For the first time in my adult life I sang as a member of the choir for the First Baptist Church of Avondale Estates Christmas Concert. It was thrilling! It was intimidating! It was hard work! We practiced every Wednesday night starting in September and had some weekend practices as well. The music was hard and I hadn’t sung in a choir since High School but I enjoyed the challenge and learned a lot.
We had to memorize some of the pieces and goodness knows you had to learn your part, when to come in, when to rest, when to breathe, when to speed up tempo, when to slow it down. So much to remember! There are many parts to the music, first sopranos, second sopranos, altos, tenors and bass singers. Every part has different notes that must be sung at the right time for the song to be perfect.

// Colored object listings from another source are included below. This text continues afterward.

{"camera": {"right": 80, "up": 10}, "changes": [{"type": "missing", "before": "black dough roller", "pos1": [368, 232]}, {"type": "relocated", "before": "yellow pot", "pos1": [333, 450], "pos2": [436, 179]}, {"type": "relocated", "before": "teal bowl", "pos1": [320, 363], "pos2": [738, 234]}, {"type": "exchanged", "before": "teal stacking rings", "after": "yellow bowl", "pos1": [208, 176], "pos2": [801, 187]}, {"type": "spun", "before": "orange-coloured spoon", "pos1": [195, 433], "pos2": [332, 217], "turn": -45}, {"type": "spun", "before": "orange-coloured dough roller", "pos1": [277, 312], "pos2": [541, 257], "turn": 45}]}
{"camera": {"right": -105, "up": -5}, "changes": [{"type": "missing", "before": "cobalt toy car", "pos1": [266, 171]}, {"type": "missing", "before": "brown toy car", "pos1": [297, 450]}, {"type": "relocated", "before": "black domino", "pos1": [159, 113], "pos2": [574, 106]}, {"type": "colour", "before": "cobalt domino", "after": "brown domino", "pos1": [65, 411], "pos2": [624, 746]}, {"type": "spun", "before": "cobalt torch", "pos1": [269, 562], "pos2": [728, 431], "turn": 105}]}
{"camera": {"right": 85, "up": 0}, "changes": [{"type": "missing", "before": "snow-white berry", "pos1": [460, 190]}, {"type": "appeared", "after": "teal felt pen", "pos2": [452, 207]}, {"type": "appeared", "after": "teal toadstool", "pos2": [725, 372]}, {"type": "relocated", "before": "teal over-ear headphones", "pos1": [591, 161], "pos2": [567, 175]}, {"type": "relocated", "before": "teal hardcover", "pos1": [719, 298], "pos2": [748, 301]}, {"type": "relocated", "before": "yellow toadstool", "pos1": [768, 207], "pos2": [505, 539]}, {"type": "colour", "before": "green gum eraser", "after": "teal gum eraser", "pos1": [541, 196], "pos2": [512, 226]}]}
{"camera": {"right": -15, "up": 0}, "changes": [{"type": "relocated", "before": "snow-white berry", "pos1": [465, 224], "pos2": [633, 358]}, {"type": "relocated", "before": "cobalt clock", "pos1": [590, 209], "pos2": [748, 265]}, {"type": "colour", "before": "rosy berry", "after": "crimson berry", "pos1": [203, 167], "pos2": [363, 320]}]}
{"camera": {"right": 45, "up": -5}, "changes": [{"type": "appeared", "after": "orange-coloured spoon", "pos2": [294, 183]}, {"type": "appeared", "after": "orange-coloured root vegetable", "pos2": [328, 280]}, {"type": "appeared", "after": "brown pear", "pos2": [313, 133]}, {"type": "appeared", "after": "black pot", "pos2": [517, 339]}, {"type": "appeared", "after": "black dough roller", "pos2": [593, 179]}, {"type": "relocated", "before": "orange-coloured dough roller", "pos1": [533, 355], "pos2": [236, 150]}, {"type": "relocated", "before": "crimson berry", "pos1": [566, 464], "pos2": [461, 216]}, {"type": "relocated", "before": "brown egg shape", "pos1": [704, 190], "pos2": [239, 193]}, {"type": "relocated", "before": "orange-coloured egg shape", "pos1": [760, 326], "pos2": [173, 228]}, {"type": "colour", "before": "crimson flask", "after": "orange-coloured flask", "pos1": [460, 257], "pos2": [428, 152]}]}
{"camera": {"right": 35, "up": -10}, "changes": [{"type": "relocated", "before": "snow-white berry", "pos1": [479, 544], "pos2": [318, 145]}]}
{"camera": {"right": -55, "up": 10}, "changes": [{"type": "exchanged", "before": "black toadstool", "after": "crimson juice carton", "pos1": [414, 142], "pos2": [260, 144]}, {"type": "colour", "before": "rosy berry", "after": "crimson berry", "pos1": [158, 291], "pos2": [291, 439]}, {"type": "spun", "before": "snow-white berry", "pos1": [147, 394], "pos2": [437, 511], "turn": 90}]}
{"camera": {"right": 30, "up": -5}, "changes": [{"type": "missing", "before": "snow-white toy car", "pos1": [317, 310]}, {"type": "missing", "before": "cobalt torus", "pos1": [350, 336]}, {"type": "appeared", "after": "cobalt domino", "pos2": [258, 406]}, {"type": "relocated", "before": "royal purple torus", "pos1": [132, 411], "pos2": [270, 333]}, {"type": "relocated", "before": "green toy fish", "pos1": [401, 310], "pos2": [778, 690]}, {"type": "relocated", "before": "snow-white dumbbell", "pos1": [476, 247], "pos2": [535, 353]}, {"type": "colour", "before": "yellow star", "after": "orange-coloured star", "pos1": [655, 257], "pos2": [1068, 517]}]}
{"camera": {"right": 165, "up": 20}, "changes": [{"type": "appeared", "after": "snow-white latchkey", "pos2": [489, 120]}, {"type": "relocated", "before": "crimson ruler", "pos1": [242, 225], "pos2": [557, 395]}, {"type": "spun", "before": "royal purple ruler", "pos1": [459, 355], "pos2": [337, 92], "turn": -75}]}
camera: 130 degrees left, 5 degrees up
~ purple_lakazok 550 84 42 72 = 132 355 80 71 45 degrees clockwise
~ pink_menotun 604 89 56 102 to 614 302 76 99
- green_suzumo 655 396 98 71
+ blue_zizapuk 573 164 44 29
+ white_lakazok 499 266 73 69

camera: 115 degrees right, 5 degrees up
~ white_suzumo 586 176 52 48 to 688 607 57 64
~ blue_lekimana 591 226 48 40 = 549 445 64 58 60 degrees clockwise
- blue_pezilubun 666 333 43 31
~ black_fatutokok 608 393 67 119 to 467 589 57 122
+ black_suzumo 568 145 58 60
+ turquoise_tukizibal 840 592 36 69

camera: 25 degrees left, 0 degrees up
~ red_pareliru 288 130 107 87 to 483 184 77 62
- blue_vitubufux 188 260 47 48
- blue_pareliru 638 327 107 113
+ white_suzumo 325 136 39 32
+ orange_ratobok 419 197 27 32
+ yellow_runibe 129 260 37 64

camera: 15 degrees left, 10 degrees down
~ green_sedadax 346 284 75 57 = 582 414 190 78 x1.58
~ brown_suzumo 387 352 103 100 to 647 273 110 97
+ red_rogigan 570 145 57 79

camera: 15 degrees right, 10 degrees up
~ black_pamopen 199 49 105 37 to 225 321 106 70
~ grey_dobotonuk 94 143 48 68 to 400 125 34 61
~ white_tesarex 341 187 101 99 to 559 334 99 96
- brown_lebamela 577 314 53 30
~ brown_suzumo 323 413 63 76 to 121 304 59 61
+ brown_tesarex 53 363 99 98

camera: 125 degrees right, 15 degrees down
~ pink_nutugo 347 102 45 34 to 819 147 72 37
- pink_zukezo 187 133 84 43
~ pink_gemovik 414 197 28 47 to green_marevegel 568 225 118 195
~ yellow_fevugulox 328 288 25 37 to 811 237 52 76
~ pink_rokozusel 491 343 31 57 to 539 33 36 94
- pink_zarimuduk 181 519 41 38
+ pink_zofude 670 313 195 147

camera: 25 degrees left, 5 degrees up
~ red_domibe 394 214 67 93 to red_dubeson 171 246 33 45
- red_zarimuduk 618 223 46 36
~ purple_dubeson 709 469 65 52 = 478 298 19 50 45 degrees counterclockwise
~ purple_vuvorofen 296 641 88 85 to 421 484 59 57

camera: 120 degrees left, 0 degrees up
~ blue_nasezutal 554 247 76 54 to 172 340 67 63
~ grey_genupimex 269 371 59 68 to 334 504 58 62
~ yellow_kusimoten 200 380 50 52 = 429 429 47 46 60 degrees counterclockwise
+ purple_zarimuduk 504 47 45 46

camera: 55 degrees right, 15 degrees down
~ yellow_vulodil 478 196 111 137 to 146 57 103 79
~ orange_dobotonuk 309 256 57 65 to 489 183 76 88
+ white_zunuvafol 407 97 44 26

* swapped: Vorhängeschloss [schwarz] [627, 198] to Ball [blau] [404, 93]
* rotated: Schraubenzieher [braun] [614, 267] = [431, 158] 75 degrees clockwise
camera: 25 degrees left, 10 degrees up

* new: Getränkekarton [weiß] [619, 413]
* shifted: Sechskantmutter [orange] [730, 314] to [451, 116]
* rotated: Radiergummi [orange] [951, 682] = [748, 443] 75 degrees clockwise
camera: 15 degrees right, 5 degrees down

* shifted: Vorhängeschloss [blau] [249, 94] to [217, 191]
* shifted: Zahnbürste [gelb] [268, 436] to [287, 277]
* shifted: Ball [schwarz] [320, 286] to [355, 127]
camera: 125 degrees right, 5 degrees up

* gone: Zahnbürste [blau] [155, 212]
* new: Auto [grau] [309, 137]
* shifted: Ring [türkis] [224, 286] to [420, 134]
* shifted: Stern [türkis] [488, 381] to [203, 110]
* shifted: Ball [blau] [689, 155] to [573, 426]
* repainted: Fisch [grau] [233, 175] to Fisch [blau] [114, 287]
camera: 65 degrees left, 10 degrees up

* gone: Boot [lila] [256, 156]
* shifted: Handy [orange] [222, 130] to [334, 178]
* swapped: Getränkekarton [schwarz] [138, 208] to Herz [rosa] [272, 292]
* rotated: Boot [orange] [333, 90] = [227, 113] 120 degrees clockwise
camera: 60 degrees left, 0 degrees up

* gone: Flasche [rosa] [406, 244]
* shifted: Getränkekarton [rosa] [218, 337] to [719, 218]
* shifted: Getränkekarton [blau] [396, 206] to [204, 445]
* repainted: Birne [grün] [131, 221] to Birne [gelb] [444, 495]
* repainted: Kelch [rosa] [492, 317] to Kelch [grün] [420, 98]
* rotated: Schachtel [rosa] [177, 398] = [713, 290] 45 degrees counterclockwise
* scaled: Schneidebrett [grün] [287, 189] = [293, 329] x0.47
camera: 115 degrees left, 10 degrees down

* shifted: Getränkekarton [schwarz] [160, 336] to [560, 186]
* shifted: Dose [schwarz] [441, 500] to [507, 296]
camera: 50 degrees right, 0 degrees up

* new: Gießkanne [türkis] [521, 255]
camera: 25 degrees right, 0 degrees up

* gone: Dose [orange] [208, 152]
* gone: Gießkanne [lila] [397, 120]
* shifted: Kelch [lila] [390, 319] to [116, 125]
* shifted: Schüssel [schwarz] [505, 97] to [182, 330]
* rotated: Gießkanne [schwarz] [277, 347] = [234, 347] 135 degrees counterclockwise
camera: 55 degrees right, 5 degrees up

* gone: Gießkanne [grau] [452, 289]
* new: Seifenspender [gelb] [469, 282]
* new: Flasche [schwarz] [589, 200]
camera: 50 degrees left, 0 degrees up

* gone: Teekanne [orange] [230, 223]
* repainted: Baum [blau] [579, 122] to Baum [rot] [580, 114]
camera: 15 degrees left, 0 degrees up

The biggest lesson for me was simply to watch the choir director, our Minister of Music, Mark Green. I learned if I just watched him, he would tell us when to sing with a wave of his baton, give us the signal to slow down, speed up, sing louder or softer, and even mouth the words as needed, all while conducting the rest of the choir and the orchestra. Total focus on him kept me on track and out of trouble.
Managers of businesses are like choir directors. They are to know the “music” of the business (aka daily operations) and direct the staff accordingly so there is harmony or at least joyful noise as each section does its part of the work. Managers are to understand who works best doing what, like the choir director knows if you should sing soprano or alto, and how to make all the different parts come together to create a daily concert for customers to enjoy. If one person is “off-key” it can affect the entire choir, or staff, and overall experience for listeners, or customers. If people don’t show up, it hurts the entire section’s performance.
Managers must know how to get the best out of every member, how to help them improve, and how to make each person completely comfortable and confident in their role. They have to look for weaknesses and make changes to improve overall strength all while directing the day-to-day routines and the hiccups that pop up. They have to improvise and work with the choir they have each day, even if all the sections are not balanced and take up the slack themselves.
If you ever feel out of sync with your job, watch the director (manager) and he or she will direct you if you will let them.
Pay attention. Practice. Listen. Stay focused. Show Up. Work Hard. Care.
Directors, a lot of eyes are watching you to make each day a harmonious song. Pulling it all together, every day, is up to you.